Das war nicht immer so. Rosa Luxemburg sprach in ihrem letzten Artikel vom 14. 1. 1919 davon, “der ganze Weg des Sozialismus… (sei) mit lauter Niederlagen besät”. Aber genau daraus würden für heute “historische Erfahrung, Erkenntnis, Macht, Idealismus geschöpft”. Allerdings nur unter der Bedingung, daß ein wirklich entschlossener Kampf geführt werde.

Die Geschichte von der Niederlage, die nicht das Ende ist, ist die Geschichte von Tod und Auferstehung, sagen die ChristInnen. Es ist die Geschichte von Ostern: von Ostern ohne Glockengeläut und Triumph, ohne Halleluja und neue Frühjahrsgarderobe.

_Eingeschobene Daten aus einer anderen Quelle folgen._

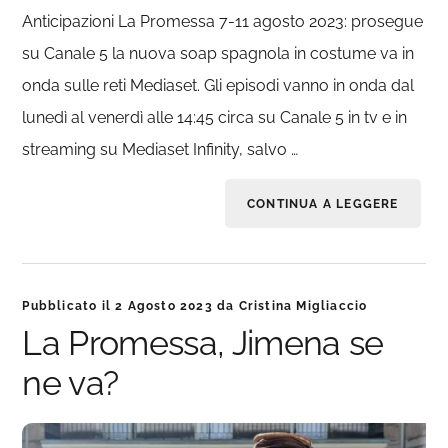
Anticipazioni La Promessa 7-11 agosto 2023: prosegue
su Canale 5 la nuova soap spagnola in costume va in
onda sulle reti Mediaset. Gli episodi vanno in onda dal
lunedì al venerdì alle 14:45 circa su Canale 5 in tv e in
streaming su Mediaset Infinity, salvo …
CONTINUA A LEGGERE
Pubblicato il
2 Agosto 2023
da
Cristina Migliaccio
La Promessa, Jimena se
ne va?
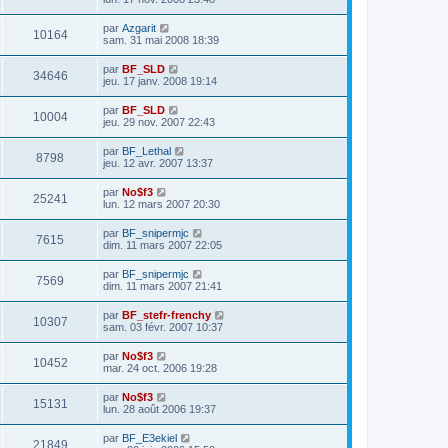
par
Azgarit
10164
sam. 31 mai 2008 18:39
par
BF_SLD
34646
jeu. 17 janv. 2008 19:14
par
BF_SLD
10004
jeu. 29 nov. 2007 22:43
par
BF_Lethal
8798
jeu. 12 avr. 2007 13:37
par
No$f3
25241
lun. 12 mars 2007 20:30
par
BF_snipermjc
7615
dim. 11 mars 2007 22:05
par
BF_snipermjc
7569
dim. 11 mars 2007 21:41
par
BF_stefr-frenchy
10307
sam. 03 févr. 2007 10:37
par
No$f3
10452
mar. 24 oct. 2006 19:28
par
No$f3
15131
lun. 28 août 2006 19:37
par
BF_E3ekiel
21849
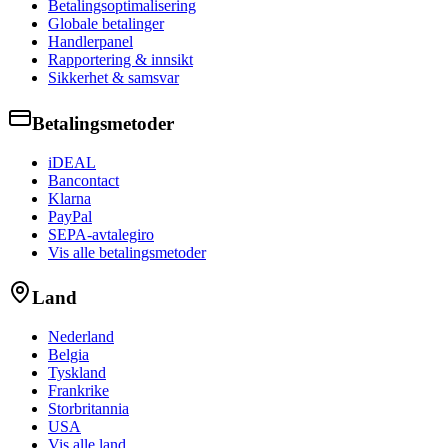
Betalingsoptimalisering
Globale betalinger
Handlerpanel
Rapportering & innsikt
Sikkerhet & samsvar
Betalingsmetoder
iDEAL
Bancontact
Klarna
PayPal
SEPA-avtalegiro
Vis alle betalingsmetoder
Land
Nederland
Belgia
Tyskland
Frankrike
Storbritannia
USA
Vis alle land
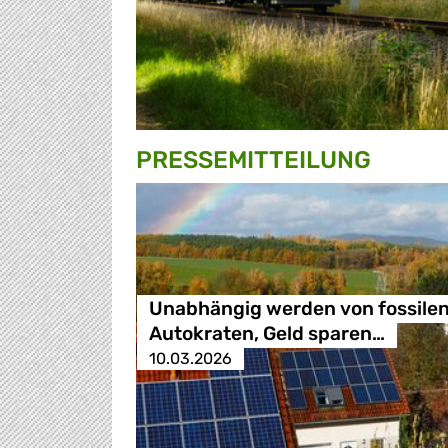
PRESSE­MITTEILUNG
Unabhängig werden von fossile
Autokraten, Geld sparen…
10.03.2026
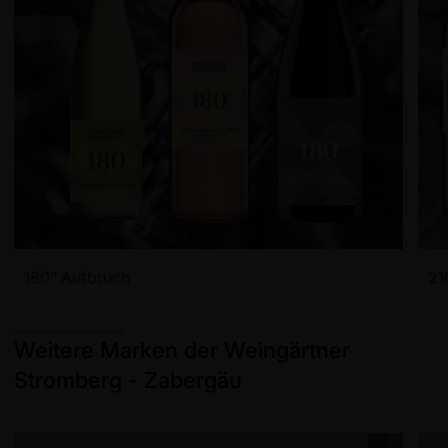
180° Aufbruch
21
Weitere Marken der Weingärtner
Stromberg - Zabergäu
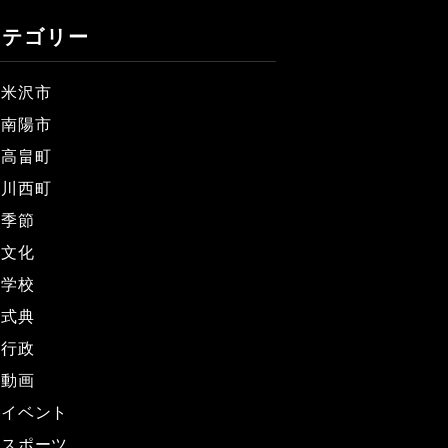
カテゴリー
米沢市
南陽市
高畠町
川西町
季節
文化
学校
式典
行政
動画
イベント
スポーツ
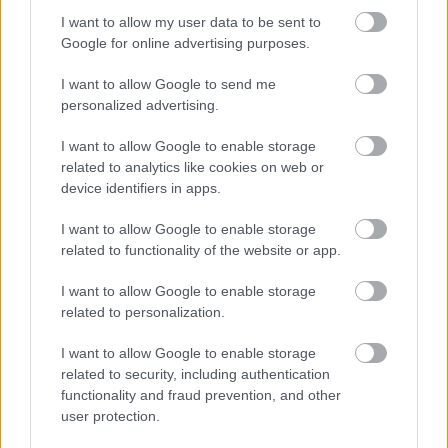
I want to allow my user data to be sent to
Google for online advertising purposes.
I want to allow Google to send me
Új gyalogosátkelők és jelzőlámpás
csomópont épül Angyalföldön
personalized advertising.
I want to allow Google to enable storage
related to analytics like cookies on web or
device identifiers in apps.
Másfélszeresére bővítik
Hódmezővásárhely jó hírű református
I want to allow Google to enable storage
iskoláját
related to functionality of the website or app.
I want to allow Google to enable storage
Látványos építési szakasz indult be a
related to personalization.
Flórián téri felüljárón
I want to allow Google to enable storage
related to security, including authentication
functionality and fraud prevention, and other
user protection.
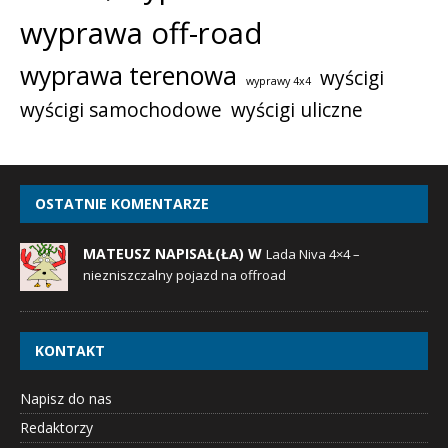
wyprawa off-road
wyprawa terenowa
wyścigi
wyprawy 4x4
wyścigi samochodowe
wyścigi uliczne
OSTATNIE KOMENTARZE
MATEUSZ NAPISAŁ(ŁA) W
Lada Niva 4×4 –
niezniszczalny pojazd na offroad
KONTAKT
Napisz do nas
Redaktorzy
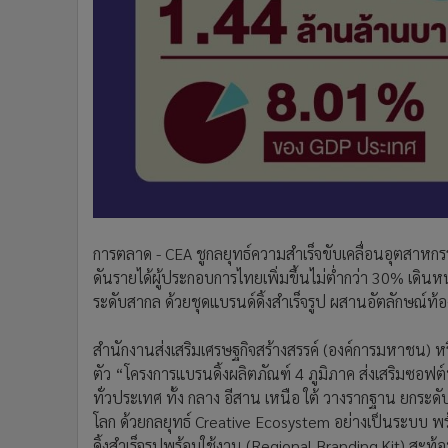
•
Management & HR
•
MGR Live
•
Infographic
•
การเมือง
•
ท่องเที่ยว
•
กีฬา
•
ต่างประเทศ
•
Special Scoop
•
เศรษฐกิจ-ธุรกิจ
•
จีน
การตลาด - CEA ชูกลยุทธ์ความสำเร็จขับเคลื่อนอุตสาหก
•
ชุมชน-คุณภาพชีวิต
ดันรายได้ผู้ประกอบการไทยเพิ่มขึ้นไม่ต่ำกว่า 30% เดินห
ระดับสากล ด้วยชุดแบรนด์ดิ้งสำเร็จรูป ผสานอัตลักษณ์ท้อ
•
อาชญากรรม
•
Motoring
สำนักงานส่งเสริมเศรษฐกิจสร้างสรรค์ (องค์การมหาชน) หร
•
เกม
ตัว “โครงการแบรนดิ้งผลิตภัณฑ์ 4 ภูมิภาค ส่งเสริมซอ
•
วิทยาศาสตร์
ทั่วประเทศ ทั้ง กลาง อีสาน เหนือ ใต้ วางรากฐาน ยกระ
•
SMEs
โลก ด้วยกลยุทธ์ Creative Ecosystem อย่างเป็นระบบ พ
•
หุ้น
ดิ้งสำเร็จรูปพร้อมใช้งาน (Regional Branding Kit) สะท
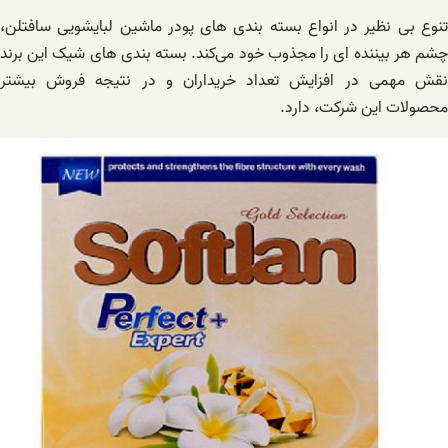
تنوع بی نظیر در انواع بسته بندی های پودر ماشین لبایشویی سافتلن،
چشم هر بیننده ای را مجذوب خود می‌کند. بسته بندی های شیک این برند
نقش مهمی در افزایش تعداد خریداران و در نتیجه فروش بیشتر
محصولات این شرکت، دارد.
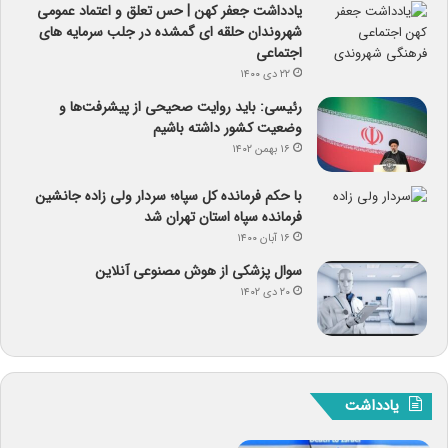
یادداشت جعفر کهن | حس تعلق و اعتماد عمومی
شهروندان حلقه ای گمشده در جلب سرمایه های
اجتماعی
۲۲ دی ۱۴۰۰
رئیسی: باید روایت صحیحی از پیشرفت‌ها و
وضعیت کشور داشته باشیم
۱۶ بهمن ۱۴۰۲
با حکم فرمانده کل سپاه؛ سردار ولی زاده جانشین
فرمانده سپاه استان تهران شد
۱۶ آبان ۱۴۰۰
سوال پزشکی از هوش مصنوعی آنلاین
۲۰ دی ۱۴۰۲
یادداشت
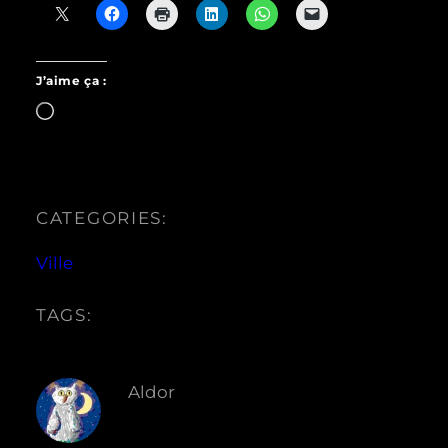
J’aime ça :
Chargement…
CATEGORIES:
Ville
TAGS:
Aldor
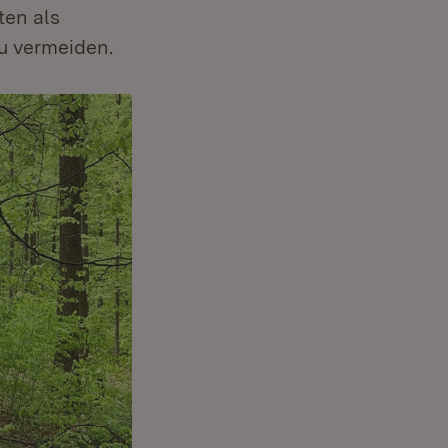
ten als
u vermeiden.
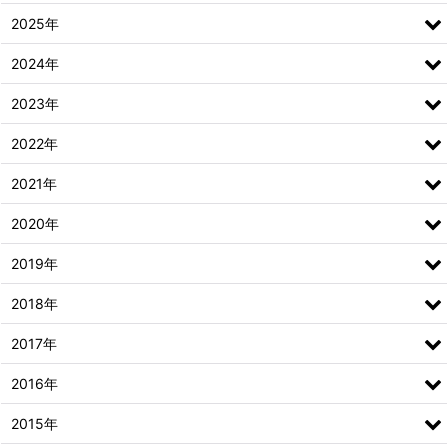
2025年
2024年
2023年
2022年
2021年
2020年
2019年
2018年
2017年
2016年
2015年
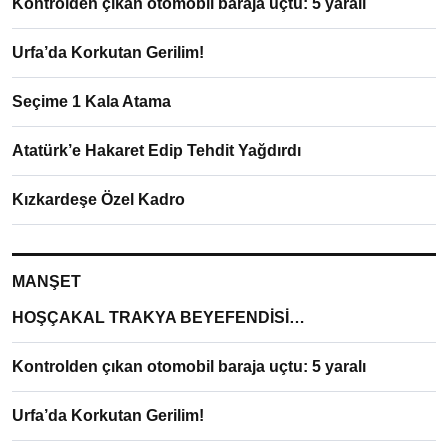
Kontrolden çıkan otomobil baraja uçtu: 5 yaralı
Urfa’da Korkutan Gerilim!
Seçime 1 Kala Atama
Atatürk’e Hakaret Edip Tehdit Yağdırdı
Kızkardeşe Özel Kadro
MANŞET
HOŞÇAKAL TRAKYA BEYEFENDİSİ…
Kontrolden çıkan otomobil baraja uçtu: 5 yaralı
Urfa’da Korkutan Gerilim!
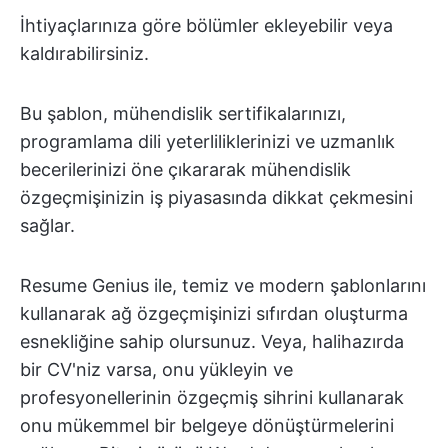
İhtiyaçlarınıza göre bölümler ekleyebilir veya
kaldırabilirsiniz.
Bu şablon, mühendislik sertifikalarınızı,
programlama dili yeterliliklerinizi ve uzmanlık
becerilerinizi öne çıkararak mühendislik
özgeçmişinizin iş piyasasında dikkat çekmesini
sağlar.
Resume Genius ile, temiz ve modern şablonlarını
kullanarak ağ özgeçmişinizi sıfırdan oluşturma
esnekliğine sahip olursunuz. Veya, halihazırda
bir CV'niz varsa, onu yükleyin ve
profesyonellerinin özgeçmiş sihrini kullanarak
onu mükemmel bir belgeye dönüştürmelerini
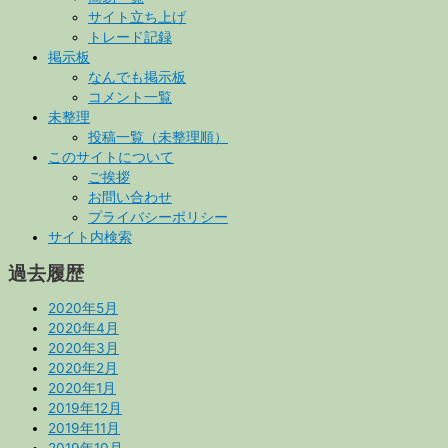
サイト立ち上げ
トレード記録
掲示板
なんでも掲示板
コメント一覧
未整理
投稿一覧（未整理順）
このサイトについて
ご挨拶
お問い合わせ
プライバシーポリシー
サイト内検索
過去履歴
2020年5月
2020年4月
2020年3月
2020年2月
2020年1月
2019年12月
2019年11月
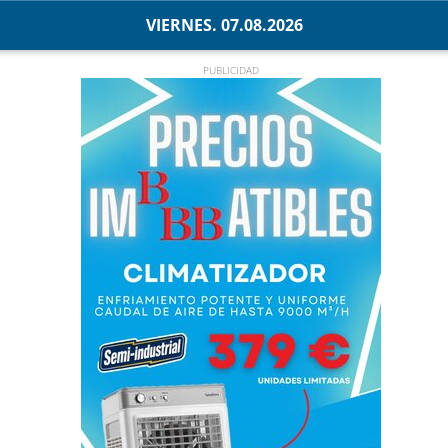
VIERNES. 07.08.2026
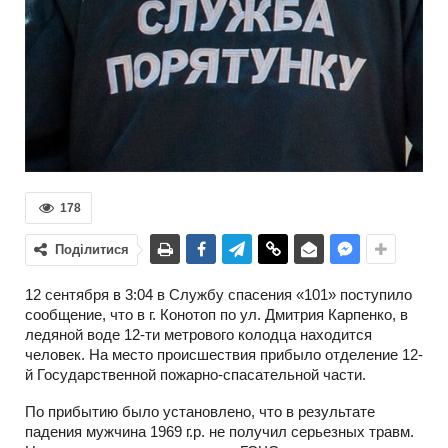
178
Поділитися
12 сентября в 3:04 в Службу спасения «101» поступило
сообщение, что в г. Конотоп по ул. Дмитрия Карпенко, в
ледяной воде 12-ти метрового колодца находится
человек. На место происшествия прибыло отделение 12-
й Государственной пожарно-спасательной части.
По прибытию было установлено, что в результате
падения мужчина 1969 г.р. не получил серьезных травм.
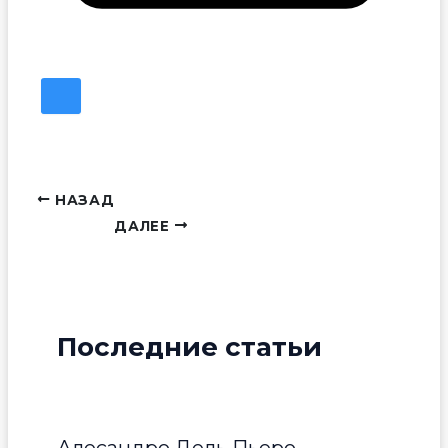
НАЗАД
ДАЛЕЕ
Последние статьи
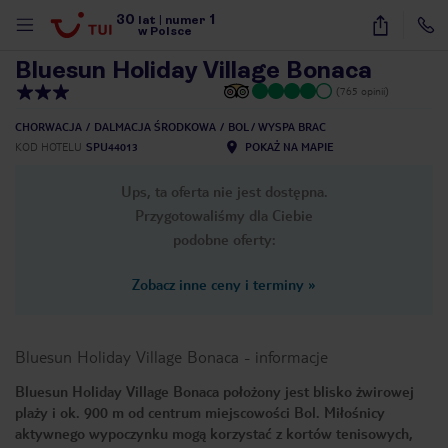
30
1
1
/
30
lat
|
numer
w Polsce
Bluesun Holiday Village Bonaca
(765 opinii)
CHORWACJA
DALMACJA ŚRODKOWA
BOL / WYSPA BRAC
KOD HOTELU
SPU44013
POKAŻ NA MAPIE
Ups, ta oferta nie jest dostępna.
Przygotowaliśmy dla Ciebie
podobne oferty:
Zobacz inne ceny i terminy
»
Bluesun Holiday Village Bonaca
-
informacje
Bluesun Holiday Village Bonaca położony jest blisko żwirowej
plaży i ok. 900 m od centrum miejscowości Bol. Miłośnicy
nute
aktywnego wypoczynku mogą korzystać z kortów tenisowych,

Es ist zunächst nicht mehr als ein Wollen, daß die Niederlage nicht das Ende sei, ein Suchen nach einem neuen Anfang und das Wissen darum, daß “die Freiheit immer in der Zukunft liegt”, wie es in einem unserer Beiträge heißt. Genau hier setzt die Befreiungstheologie an. Sie will die geschichtlich-wirkliche Befreiung der Opfer eben dieser wirklichen Geschichte. Sie unterscheidet sich da in gar nichts von den Bewegungen, die überhaupt nicht daran denken, für ihren Kampf irgend einen Gott zu bemühen. Aber ihre AnhängerInnen zeichnen sich oft dadurch aus, daß sie noch Hoffnung ausstrahlen, wenn andere resignieren.

Die meisten von uns ila-Leuten teilen die religiösen Überzeugungen der Befreiungs­christInnen nicht. Das ist auch nicht nötig, denn es geht nicht um die Art der Motivation, sondern um die Inhalte und Ziele  kollektiven emanzipatorischen Handelns: wenn Menschen gemeinsam etwas wirklich wollen, dann ist ihnen nichts unmöglich!